[The records]
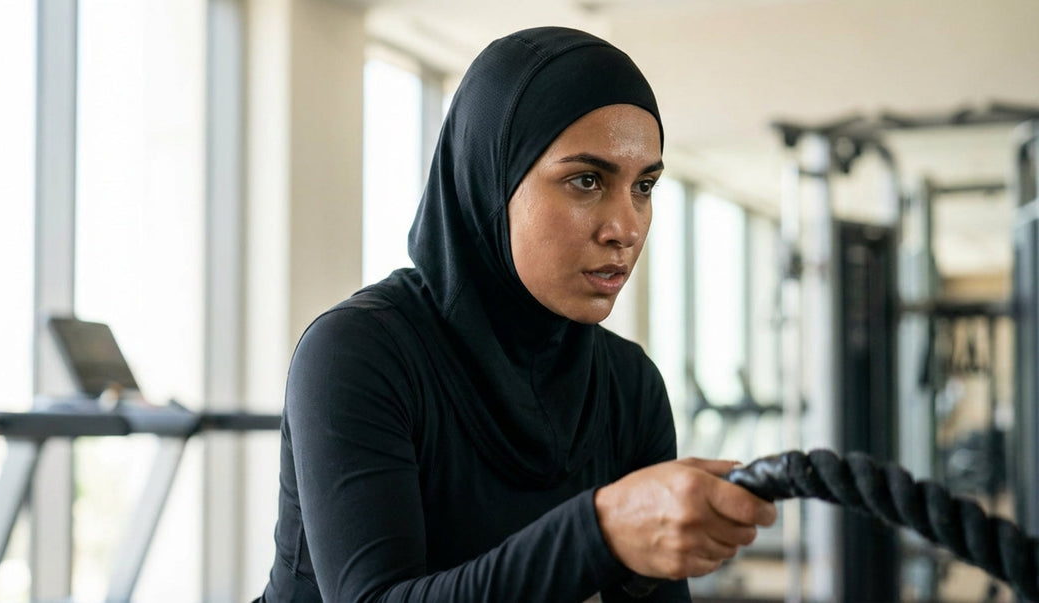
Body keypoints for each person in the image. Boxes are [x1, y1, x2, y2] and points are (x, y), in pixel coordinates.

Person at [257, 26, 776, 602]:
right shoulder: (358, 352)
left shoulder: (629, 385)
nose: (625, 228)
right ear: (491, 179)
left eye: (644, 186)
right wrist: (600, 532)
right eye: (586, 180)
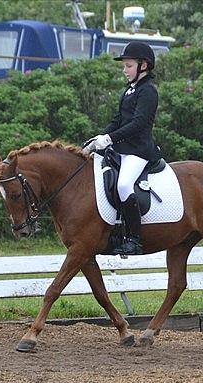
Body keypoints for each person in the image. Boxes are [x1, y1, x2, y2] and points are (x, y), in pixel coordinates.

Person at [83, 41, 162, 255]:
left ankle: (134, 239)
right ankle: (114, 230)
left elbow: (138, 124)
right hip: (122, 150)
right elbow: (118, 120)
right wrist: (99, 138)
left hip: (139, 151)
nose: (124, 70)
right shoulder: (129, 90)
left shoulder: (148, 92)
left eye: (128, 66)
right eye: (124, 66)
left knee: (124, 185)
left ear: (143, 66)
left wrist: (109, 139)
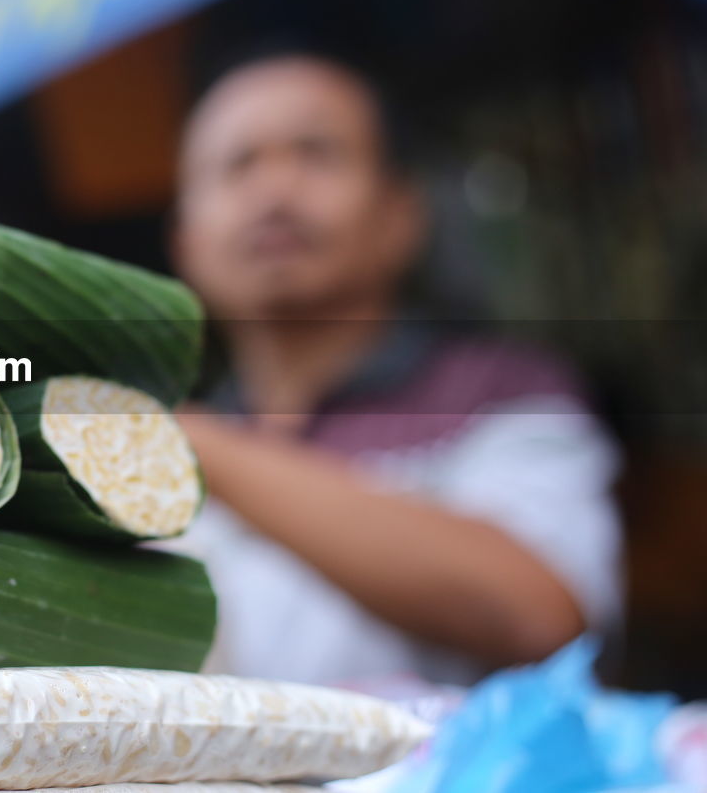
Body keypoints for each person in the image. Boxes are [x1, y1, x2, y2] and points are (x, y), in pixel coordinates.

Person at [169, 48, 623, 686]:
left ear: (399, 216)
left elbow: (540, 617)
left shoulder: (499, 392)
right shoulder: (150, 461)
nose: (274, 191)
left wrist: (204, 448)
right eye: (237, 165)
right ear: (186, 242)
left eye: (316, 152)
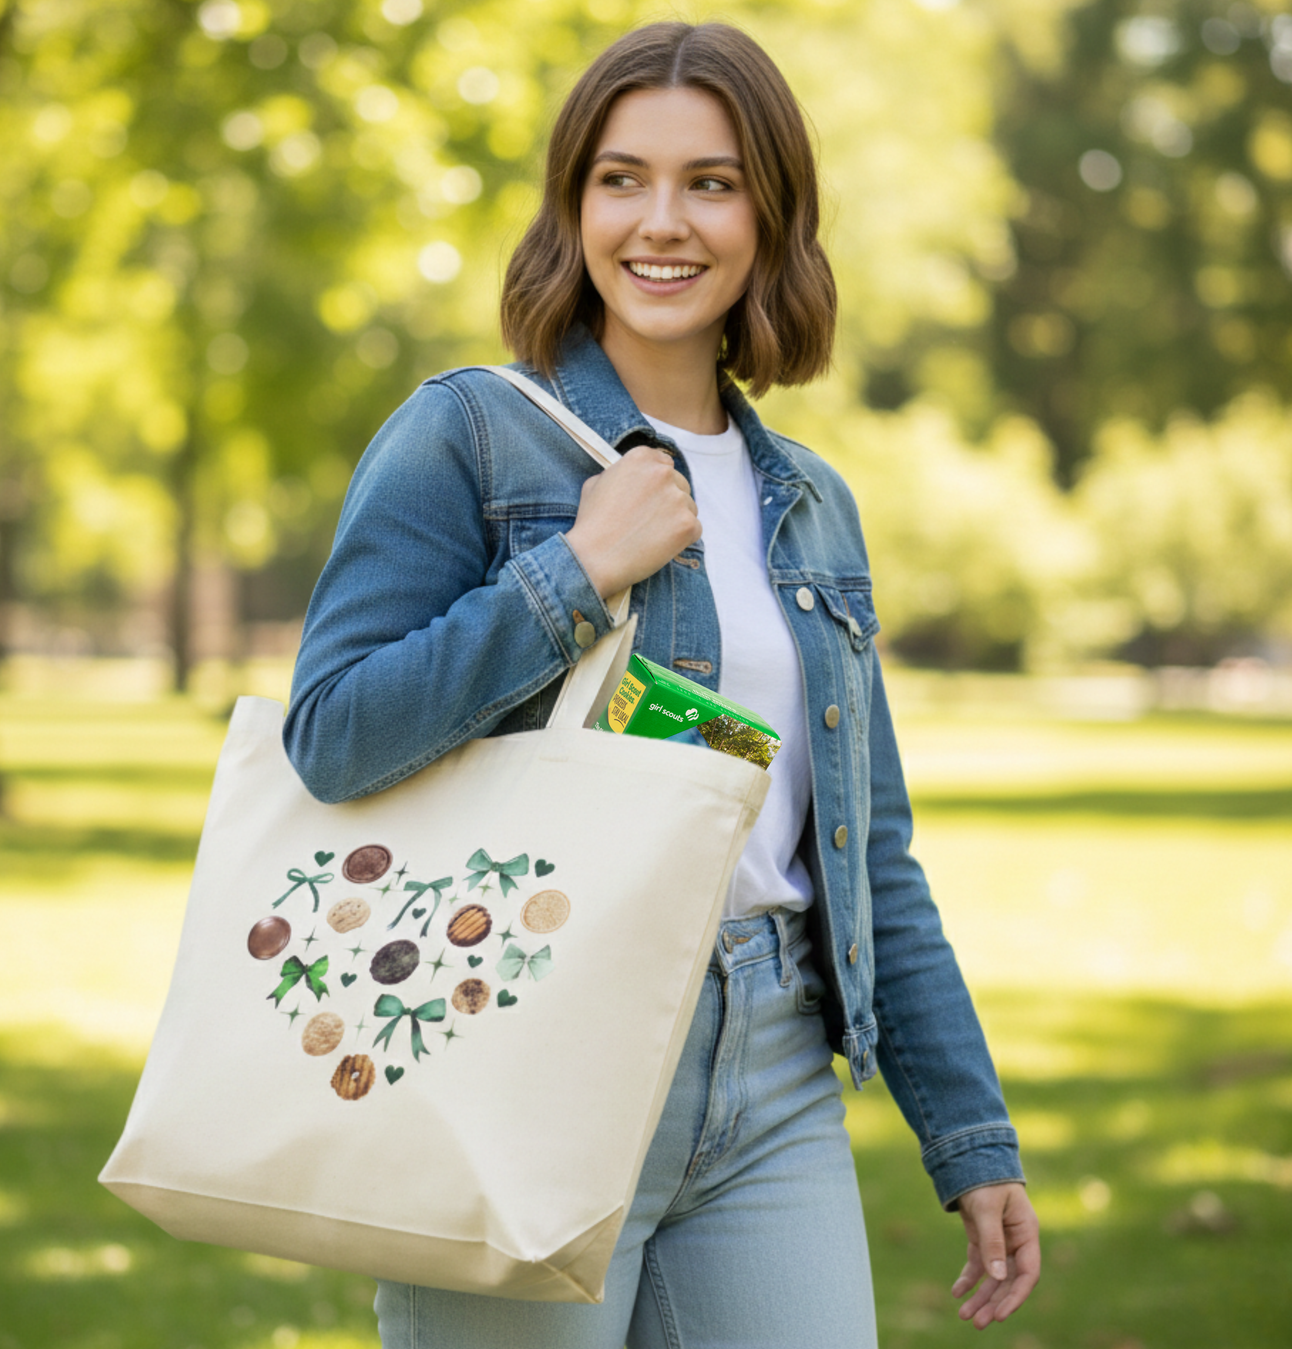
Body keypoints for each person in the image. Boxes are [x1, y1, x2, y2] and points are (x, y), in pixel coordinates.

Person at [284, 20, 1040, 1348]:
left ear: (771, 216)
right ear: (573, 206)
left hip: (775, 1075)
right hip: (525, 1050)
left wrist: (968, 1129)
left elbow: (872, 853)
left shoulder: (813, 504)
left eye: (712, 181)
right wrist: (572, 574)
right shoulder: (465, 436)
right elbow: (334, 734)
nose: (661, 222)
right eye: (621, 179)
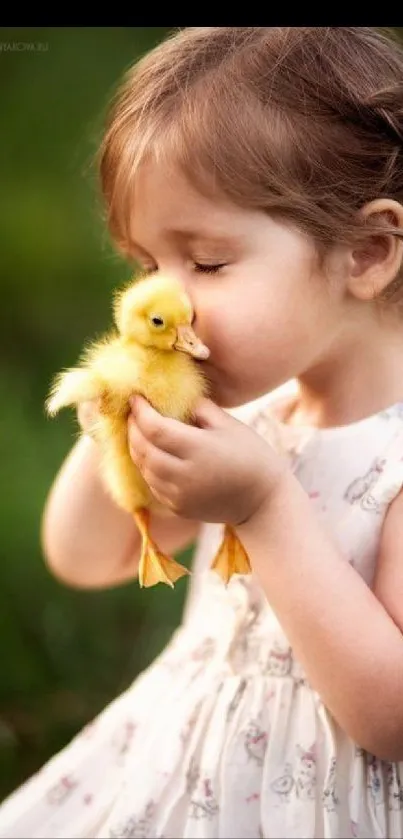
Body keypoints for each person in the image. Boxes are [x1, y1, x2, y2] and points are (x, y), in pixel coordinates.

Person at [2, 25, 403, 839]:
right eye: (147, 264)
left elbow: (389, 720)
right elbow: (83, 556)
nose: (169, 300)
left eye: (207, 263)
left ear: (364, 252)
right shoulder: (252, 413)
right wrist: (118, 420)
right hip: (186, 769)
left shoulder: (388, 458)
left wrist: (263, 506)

[Activity] Wherever the string "wrist" occurs in the entries, copy that whole line.

[Output below]
right wrist: (600, 532)
right wrist: (99, 138)
left wrist: (109, 139)
left wrist: (204, 448)
left wrist: (968, 1129)
right wrist: (572, 574)
right wrist: (118, 420)
left wrist: (263, 506)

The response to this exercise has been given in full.